#### EXERCISE OBJECTIVE:
Report the lines of the material that carry the string "Example".

#### PROVIDED MATERIAL:
::::::::::

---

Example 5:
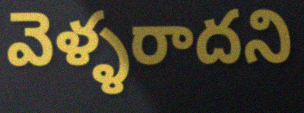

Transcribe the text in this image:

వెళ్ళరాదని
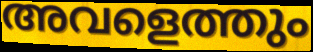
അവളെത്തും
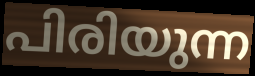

::::::::::

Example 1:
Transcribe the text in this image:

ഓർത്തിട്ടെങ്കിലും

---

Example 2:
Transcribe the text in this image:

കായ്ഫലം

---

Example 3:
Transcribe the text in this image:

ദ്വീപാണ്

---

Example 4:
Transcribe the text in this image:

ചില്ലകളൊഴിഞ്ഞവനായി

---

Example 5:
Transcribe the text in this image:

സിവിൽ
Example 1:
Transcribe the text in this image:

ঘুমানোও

::::::::::

#### SOLUTION FOR THIS EXERCISE:
Example 5:
Example 1:
Example 2:
Example 3:
Example 4:
Example 5:
Example 1:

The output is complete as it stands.